### [Provided passage]
= Beginning of Section =

Bedside tests of attention and organized thinking were performed in patients with cognitive impairment or dementia but without delirium, to provide estimates of false positive rates for detecting delirium superimposed on dementia (DSD).
Design and Setting:
This cross-sectional study was conducted in outpatients and institutionalized patients without delirium representing a wide spectrum of severity of cognitive impairments.
Participants:
Patients with dementia or a cognitive disorder according to DSM IV criteria, after exclusion of (suspected) delirium according to DSM IV criteria.
Measurements:
Tests for inattention and disorganized thinking from the CAM-ICU were assessed.
Results:
The sample included 163 patients (mean age 83 years (SD 6; 64% women)), with Alzheimer's disease as most prevalent (45%) diagnosis and a mean MMSE-score of 16.8 (SD 7.5). False positive rates of the test of attention varied from 0.04 in patients with normal to borderline cognitive function to 0.8 in those with severe dementia. The false positive rate of the test of disorganized thinking was zero in the normal to borderline group, increasing to 0.67 in patients with severe dementia. When combining test results false positive rates decreased to 0.03 in patients with MMSE scores above 9.

= End of Section =

### [Information provided]
= Beginning of Section =

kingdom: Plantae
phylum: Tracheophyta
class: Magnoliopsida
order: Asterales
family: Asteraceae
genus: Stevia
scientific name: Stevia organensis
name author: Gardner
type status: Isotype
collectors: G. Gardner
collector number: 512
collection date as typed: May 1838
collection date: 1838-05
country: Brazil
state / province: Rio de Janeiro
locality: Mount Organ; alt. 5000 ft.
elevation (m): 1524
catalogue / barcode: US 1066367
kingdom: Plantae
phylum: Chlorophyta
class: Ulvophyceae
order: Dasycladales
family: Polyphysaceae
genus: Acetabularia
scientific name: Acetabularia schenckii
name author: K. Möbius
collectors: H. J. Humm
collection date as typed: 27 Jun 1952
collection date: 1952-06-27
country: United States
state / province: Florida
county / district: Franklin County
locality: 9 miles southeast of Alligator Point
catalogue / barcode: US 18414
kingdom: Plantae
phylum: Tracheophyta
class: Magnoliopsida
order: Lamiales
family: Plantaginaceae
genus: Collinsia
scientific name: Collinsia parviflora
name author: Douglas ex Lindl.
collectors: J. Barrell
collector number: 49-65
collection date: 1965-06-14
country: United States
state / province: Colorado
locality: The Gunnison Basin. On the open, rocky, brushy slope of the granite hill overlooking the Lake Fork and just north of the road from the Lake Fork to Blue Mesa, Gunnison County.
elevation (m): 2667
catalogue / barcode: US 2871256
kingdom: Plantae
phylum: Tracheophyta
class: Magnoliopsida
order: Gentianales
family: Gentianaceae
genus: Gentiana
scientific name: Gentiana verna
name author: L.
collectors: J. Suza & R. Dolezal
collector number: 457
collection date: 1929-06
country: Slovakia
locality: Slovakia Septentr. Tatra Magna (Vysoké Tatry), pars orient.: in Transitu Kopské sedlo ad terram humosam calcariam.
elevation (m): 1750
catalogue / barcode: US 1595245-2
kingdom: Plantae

= End of Section =

### [What needs to be done]
Please continue the abstract on bedside tests for delirium in patients with dementia, picking up after its final sentence.

### [Exercise output]
Conclusion:
Use of simple bedside tests of attention and organized thinking for the clinical diagnosis of DSD will result in high rates of false positive observations if used regardless of the severity of dementia. However, if test results are combined they may be useful to exclude DSD in patients with minimal to moderate degrees of dementia, but not in the severe group.